Lume is a point-and-click puzzle adventure in Adobe AIR and recently landed on iOS for iPhone and iPad. It’s been also nominated as an Independent Games Festival Finalist and currently it’s been promoted in Apple App Store.

Download Lume for iPhone
Download Lume HD for iPad

I did an interview with Luke Whittaker (Designer of Lume):

Me: Hi Luke, first let me tell you that one of the things I love about Lume is the atmosphere. What was the initial idea behind the game?

Luke: We love the feel you can bring to hand made things, and some of our other games like Headspin:Storybook use paper and texture to bring a scene to life. We were experimenting with the atmosphere you could create in an adventure game by making things look like they were handmade, then the crazy thought came to mind of actually building this thing for real, using real paper and card.

Me: How did you build the scene? Is it done in a 3D software? How have you done the animations?

Luke: The scene you see really is just built by hand with paper and glue, and lit with miniature lights. We realised we could get all sorts of atmospheric lighting effects this way, and make something that looked realistic simply because it was real. We set the model up, with trees and the village in the background stepped back from it, using a shallow depth of field on the camera to create a sense of distance. It was filmed on a Canon DSLR by hand. We could have moved the camera mechanically, but it would have been subtly different and we wanted to show the creator’s hand in things as much as possible.

The animation is all timeline animation in Flash, tinted and matched to the movements of the background, with extra lighting effects like strong shadows added to root the character in the scene.

Original animation test with rough cardboard. Proved we could make Lumi look rooted in the scene with Flash.

Me: How many people were involved in the project and how long did it take to build it?

Luke: There have been four of us in total. I worked on the design, the animation and the initial programming. Katherine worked on design and puzzles and the talented BBC cameraman Tom Hooker helped us with the filming. The original PC version probably took six months to build in total, and recently Roger Hicks joined to develop it using AIR for iOS, which has taken a further couple of months.

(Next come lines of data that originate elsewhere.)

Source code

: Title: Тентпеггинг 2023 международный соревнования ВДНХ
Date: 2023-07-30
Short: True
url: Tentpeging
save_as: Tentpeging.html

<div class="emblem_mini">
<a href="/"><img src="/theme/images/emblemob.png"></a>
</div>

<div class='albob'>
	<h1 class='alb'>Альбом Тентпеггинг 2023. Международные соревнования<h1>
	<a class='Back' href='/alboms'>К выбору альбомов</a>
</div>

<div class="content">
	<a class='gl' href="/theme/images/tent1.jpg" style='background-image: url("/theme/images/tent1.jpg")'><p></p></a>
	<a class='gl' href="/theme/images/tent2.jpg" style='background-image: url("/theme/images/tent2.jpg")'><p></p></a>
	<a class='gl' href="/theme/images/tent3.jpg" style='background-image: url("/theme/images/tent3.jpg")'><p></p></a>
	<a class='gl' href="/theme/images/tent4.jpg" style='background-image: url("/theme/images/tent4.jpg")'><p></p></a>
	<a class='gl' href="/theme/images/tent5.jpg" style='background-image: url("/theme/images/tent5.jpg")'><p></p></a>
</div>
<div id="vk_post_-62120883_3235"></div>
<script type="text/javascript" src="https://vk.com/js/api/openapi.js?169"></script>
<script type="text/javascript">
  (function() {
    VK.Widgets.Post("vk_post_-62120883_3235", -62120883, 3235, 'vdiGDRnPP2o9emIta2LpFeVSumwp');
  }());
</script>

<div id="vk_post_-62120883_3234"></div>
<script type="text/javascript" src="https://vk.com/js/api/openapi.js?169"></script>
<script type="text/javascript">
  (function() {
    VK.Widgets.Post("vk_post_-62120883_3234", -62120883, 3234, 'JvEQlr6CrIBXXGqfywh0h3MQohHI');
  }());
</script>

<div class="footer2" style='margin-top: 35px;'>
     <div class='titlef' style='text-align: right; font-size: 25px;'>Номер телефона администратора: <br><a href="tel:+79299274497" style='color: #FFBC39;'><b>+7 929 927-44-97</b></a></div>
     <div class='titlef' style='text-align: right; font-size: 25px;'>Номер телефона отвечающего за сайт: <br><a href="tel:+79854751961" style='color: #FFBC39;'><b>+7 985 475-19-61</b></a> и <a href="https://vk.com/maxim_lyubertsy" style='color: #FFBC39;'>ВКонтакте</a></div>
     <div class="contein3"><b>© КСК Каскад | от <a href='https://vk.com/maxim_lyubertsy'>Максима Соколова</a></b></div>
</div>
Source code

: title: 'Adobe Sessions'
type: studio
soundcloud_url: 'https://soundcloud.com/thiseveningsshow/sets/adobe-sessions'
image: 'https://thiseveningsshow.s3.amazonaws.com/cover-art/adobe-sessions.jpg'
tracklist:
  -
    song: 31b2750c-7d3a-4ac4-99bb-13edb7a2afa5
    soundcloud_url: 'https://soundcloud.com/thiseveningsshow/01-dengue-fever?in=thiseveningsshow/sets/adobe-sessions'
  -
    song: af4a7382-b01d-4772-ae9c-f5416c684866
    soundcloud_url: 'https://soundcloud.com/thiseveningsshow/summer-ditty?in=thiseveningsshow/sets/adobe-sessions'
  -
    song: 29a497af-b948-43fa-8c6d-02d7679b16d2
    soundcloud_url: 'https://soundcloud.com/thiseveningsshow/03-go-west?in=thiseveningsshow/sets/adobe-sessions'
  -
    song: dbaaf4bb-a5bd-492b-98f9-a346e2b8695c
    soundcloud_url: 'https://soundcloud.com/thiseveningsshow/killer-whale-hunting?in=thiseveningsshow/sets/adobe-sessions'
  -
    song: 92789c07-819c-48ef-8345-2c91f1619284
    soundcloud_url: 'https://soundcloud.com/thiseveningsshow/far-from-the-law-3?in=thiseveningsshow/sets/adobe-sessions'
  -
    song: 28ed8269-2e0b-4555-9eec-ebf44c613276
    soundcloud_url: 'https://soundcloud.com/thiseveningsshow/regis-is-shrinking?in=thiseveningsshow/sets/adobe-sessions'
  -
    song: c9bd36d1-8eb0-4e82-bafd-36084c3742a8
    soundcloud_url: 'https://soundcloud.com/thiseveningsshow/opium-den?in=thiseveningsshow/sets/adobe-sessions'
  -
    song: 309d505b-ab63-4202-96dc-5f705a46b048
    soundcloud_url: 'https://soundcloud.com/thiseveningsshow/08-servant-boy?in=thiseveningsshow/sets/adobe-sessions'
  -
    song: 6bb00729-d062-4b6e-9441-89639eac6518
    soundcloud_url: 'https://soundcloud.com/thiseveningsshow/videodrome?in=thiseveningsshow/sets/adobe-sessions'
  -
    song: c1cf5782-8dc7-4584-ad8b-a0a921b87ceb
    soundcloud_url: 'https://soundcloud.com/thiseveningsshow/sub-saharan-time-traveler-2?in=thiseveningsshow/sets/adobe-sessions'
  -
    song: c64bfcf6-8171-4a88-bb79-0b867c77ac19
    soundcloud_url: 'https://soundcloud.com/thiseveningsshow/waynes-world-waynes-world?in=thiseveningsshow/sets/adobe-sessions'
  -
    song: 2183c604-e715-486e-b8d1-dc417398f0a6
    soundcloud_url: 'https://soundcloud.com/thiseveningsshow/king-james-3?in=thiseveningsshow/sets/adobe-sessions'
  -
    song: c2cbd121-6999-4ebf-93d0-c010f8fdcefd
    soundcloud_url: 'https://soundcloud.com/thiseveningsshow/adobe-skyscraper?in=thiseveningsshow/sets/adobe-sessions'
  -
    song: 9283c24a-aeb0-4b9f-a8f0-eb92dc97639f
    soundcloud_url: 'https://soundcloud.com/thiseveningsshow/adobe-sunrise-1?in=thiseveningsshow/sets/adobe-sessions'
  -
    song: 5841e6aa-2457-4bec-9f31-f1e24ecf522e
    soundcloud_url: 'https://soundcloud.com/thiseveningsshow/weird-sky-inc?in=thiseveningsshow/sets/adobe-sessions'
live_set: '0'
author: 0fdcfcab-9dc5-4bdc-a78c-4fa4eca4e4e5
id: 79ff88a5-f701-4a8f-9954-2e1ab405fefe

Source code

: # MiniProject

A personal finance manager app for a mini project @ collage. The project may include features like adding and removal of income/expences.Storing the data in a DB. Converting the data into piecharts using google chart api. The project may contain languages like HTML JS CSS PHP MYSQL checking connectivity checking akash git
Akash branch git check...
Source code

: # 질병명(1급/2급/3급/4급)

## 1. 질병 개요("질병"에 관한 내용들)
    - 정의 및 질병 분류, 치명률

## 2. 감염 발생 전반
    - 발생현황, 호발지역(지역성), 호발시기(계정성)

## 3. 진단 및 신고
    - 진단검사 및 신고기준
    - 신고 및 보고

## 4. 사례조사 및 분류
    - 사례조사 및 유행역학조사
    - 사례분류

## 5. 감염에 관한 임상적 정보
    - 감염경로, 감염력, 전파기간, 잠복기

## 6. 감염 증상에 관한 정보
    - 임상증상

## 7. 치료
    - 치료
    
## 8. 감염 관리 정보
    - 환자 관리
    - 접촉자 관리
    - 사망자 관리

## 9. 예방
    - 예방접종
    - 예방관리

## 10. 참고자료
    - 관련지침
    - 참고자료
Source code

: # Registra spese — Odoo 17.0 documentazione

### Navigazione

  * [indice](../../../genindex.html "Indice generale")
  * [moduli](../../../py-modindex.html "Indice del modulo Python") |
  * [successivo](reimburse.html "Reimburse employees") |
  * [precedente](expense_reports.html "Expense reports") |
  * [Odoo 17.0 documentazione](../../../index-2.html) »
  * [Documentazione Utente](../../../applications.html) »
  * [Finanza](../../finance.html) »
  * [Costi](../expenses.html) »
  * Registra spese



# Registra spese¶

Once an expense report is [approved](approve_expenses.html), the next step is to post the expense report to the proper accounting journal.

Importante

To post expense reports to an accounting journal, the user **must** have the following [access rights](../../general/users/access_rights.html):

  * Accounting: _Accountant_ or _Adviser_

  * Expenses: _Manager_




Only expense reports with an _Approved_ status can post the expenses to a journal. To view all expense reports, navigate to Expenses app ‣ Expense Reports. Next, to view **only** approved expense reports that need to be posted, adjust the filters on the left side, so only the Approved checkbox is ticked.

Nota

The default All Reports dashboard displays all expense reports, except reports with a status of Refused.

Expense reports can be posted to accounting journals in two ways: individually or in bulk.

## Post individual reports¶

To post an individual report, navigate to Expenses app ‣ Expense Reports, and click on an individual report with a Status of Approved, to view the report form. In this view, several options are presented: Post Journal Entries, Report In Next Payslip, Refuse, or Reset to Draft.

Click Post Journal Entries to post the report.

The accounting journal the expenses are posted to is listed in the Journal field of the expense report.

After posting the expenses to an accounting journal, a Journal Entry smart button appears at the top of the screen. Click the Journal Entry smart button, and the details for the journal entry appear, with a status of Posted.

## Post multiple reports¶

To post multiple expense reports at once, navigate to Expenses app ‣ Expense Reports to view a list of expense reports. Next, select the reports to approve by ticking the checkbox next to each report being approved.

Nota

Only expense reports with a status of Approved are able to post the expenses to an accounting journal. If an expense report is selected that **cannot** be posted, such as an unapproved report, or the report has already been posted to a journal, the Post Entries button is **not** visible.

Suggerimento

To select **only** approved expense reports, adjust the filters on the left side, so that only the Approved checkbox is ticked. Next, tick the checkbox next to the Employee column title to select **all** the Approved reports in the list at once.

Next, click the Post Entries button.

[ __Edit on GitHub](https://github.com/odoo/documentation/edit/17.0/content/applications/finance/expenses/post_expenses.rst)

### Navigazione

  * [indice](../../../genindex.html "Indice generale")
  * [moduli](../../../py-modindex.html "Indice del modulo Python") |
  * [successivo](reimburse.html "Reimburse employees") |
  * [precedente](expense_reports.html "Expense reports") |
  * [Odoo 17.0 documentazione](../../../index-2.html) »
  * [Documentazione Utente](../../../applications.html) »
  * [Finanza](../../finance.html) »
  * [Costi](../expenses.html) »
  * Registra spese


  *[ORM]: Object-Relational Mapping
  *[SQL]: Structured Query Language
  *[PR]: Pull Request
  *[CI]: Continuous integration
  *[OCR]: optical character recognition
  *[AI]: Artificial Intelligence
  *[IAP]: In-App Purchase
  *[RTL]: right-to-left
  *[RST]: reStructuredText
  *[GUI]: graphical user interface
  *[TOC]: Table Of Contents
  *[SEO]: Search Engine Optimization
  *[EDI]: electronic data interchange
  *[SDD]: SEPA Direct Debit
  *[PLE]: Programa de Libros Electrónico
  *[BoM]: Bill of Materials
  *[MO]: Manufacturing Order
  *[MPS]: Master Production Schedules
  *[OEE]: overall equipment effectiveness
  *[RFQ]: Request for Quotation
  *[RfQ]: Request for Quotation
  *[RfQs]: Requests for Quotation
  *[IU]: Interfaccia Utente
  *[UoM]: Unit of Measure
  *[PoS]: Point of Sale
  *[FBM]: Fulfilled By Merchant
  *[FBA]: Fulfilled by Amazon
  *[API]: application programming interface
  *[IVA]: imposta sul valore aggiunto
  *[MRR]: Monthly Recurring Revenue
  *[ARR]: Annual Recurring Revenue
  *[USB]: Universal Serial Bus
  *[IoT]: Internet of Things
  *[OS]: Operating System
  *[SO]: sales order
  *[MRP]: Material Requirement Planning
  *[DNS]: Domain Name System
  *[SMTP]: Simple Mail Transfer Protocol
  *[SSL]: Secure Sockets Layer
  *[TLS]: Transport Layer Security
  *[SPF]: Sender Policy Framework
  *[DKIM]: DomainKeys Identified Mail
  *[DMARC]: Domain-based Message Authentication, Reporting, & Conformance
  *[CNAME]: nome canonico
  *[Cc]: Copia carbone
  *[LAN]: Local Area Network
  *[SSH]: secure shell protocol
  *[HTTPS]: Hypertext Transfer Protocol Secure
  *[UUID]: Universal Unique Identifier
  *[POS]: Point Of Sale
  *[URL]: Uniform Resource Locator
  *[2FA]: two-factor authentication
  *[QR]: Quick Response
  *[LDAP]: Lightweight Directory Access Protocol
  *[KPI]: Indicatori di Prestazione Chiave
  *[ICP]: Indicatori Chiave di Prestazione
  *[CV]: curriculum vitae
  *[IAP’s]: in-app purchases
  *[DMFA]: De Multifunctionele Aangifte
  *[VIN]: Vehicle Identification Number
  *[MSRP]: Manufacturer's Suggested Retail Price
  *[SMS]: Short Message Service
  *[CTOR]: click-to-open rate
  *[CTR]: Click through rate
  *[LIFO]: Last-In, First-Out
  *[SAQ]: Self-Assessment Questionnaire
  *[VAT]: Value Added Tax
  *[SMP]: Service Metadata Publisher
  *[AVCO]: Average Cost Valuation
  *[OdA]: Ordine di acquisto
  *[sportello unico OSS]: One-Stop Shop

Me: Why have you chosen Flash/AIR?

Luke: Since the original was built in Flash, it made perfect sense as we wouldn’t need to change the timeline animations or the overall structure too much. When we realised that AIR could actually get Lume running nicely on iOS devices it was a simple choice. Remaking it using other tools would in all likelihood have involved a good deal more work.

Me: Are you planning an Android version as well?

Luke: We’d love to do this, yet it’s a market we haven’t yet explored. AIR should make it a simple process to do this once we’re in a position to work on it.

Me: Most people can’t wait for the sequel, what are the future plans?

Luke: Well firstly, thanks to everyone who’s supported us and Lume since its release, we’re really pleased it’s made people happy and it’s meant that we can be confident we can go ahead with the sequel, where we’re planning some very exciting things. The game will be much larger, the architecture will be like nothing seen before. We’re bringing in some highly talented artists and architects, and planning to take what was loved about the first and just make everything even better. It’s going to take most of this year to make I think, but I can’t wait to get stuck in and to show you what’s in store.

Me: I see your game being promoted on the main games page on iTunes? How big do you think this impacts the downloads?

Luke: It’s difficult to tell without having a comparable version which isn’t featured, and other things come in to play like how it’s previewed and reviewed in the press. But we’ve been lucky enough to get great reviews and we’re very excited that Apple got behind Lume, I think it will be great for sales. If it brings the world of Lume to a wide audience we’re really happy.

Me: Thanks for the interview. Good Luck!